Work instruction> Find every line of the listing below where "plus" appears, and copy it.

Recorded data>
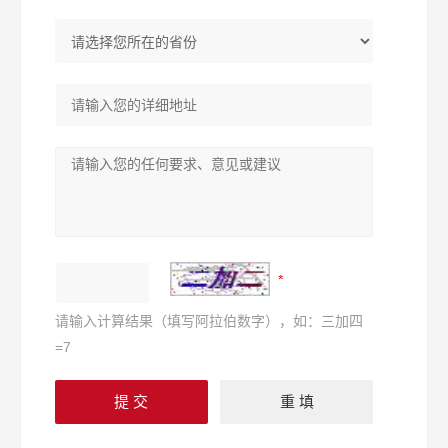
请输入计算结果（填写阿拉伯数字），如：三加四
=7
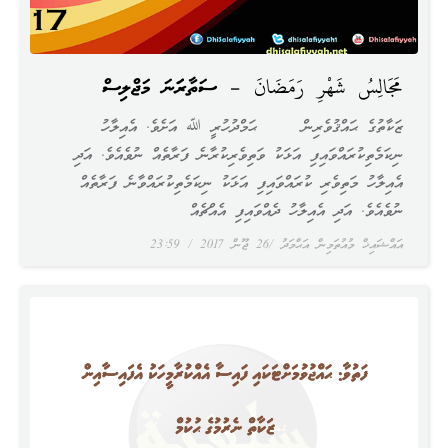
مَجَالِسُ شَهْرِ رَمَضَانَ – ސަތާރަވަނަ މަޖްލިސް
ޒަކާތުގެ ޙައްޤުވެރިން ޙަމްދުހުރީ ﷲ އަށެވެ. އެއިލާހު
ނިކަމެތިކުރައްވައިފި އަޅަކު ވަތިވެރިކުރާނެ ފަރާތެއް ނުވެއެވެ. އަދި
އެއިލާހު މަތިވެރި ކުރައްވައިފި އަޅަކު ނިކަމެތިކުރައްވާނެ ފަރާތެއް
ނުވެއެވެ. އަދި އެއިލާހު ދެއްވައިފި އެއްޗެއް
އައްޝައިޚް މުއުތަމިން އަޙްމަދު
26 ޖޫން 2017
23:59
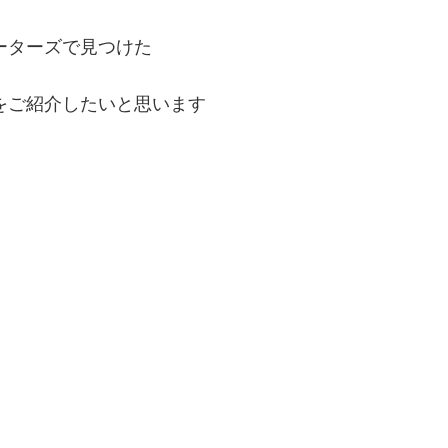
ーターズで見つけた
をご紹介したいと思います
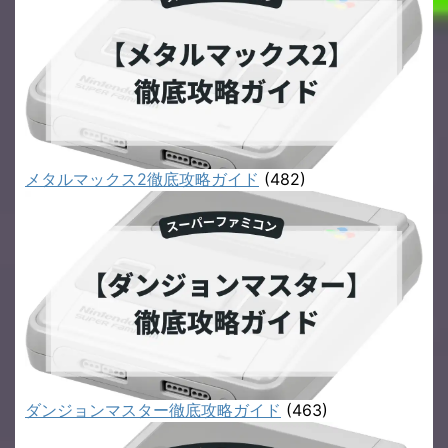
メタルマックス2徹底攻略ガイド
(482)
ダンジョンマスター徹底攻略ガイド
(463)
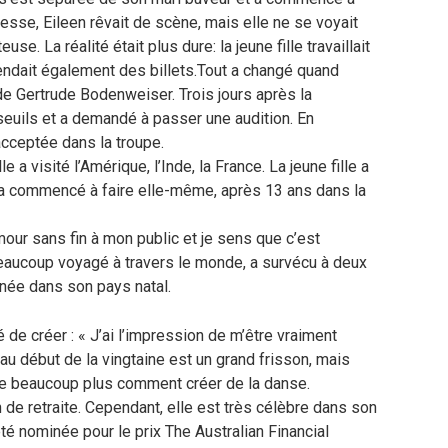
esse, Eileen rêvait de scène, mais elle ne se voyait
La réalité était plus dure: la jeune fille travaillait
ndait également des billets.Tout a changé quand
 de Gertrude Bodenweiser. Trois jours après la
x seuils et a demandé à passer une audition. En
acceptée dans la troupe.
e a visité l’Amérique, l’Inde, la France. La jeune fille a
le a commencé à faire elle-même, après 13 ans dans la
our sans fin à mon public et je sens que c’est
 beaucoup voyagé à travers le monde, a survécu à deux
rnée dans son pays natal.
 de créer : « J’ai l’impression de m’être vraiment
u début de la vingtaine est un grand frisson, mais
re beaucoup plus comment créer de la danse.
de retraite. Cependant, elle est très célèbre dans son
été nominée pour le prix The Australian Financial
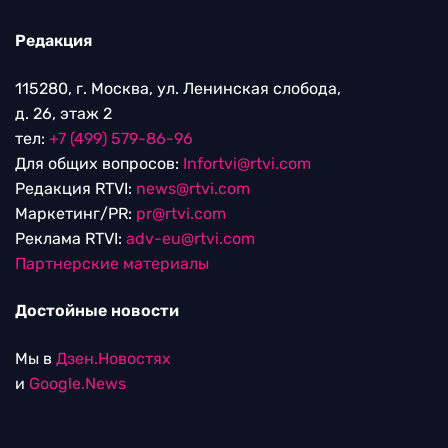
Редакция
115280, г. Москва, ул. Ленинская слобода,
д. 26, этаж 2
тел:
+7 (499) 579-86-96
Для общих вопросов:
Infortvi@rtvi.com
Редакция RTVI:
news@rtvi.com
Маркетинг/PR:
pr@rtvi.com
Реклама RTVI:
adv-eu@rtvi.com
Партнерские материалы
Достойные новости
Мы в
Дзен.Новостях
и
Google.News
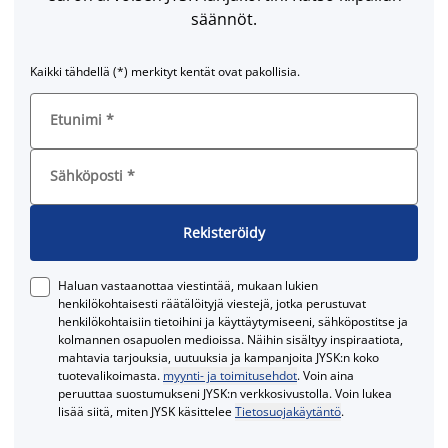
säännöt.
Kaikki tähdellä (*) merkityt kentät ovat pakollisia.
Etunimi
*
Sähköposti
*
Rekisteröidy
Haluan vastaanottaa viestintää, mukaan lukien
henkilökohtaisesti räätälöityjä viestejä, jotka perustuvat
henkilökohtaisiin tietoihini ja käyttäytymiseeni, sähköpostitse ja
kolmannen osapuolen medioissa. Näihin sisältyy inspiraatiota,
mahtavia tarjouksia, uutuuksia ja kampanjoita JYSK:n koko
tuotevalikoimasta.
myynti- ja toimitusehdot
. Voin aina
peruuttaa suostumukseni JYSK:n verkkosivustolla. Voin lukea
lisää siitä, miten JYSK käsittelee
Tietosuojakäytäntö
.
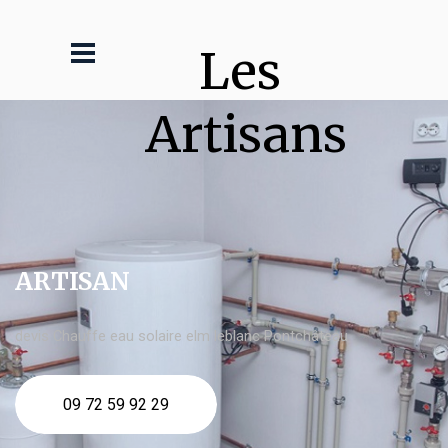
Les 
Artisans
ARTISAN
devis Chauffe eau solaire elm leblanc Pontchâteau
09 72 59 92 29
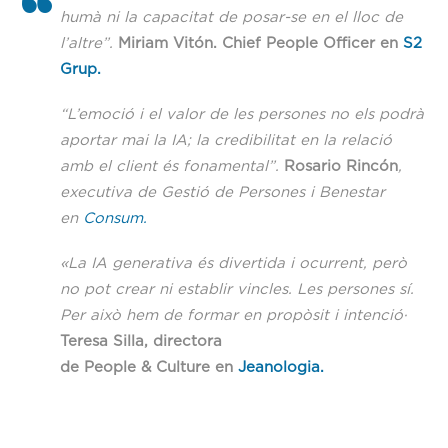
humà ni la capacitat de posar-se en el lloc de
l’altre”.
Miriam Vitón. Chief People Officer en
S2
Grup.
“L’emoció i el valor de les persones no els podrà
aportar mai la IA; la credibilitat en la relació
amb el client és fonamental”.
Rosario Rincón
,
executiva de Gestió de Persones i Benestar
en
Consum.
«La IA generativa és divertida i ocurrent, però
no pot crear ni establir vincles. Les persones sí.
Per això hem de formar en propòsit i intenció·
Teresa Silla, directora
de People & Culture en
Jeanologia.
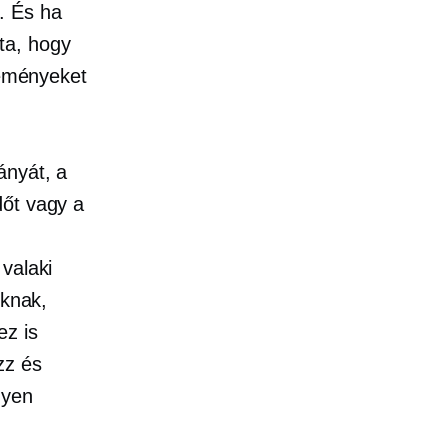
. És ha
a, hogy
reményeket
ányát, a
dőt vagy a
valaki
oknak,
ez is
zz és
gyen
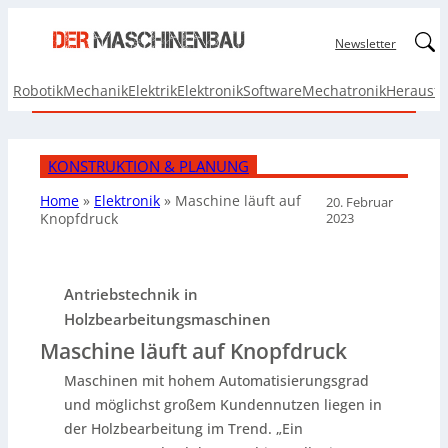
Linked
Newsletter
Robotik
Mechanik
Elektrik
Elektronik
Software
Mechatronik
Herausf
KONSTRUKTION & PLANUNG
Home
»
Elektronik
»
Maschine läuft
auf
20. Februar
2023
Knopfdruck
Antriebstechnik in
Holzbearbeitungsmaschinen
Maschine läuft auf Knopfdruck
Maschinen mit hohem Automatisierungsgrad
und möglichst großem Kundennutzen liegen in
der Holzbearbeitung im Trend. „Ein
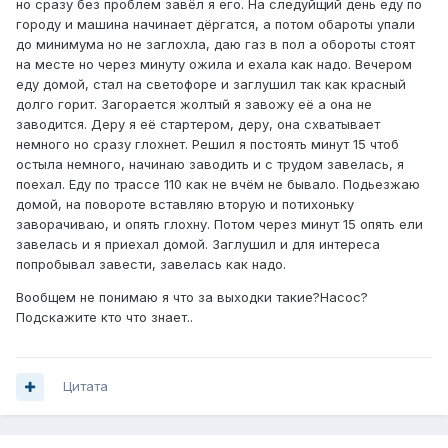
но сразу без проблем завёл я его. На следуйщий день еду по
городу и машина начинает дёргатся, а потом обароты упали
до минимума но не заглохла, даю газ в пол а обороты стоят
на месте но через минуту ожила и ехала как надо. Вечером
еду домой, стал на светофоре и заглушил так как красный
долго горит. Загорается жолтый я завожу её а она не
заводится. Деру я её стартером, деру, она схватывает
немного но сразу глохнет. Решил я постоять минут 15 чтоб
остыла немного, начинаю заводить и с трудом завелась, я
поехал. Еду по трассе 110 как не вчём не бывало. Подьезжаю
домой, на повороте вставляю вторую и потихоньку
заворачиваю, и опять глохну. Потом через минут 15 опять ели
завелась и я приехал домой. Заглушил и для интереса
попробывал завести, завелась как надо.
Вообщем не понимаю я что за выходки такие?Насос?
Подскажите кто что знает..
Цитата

Answer to this exercise>
La réalité était plus dure: la jeune fille travaillait
re beaucoup plus comment créer de la danse.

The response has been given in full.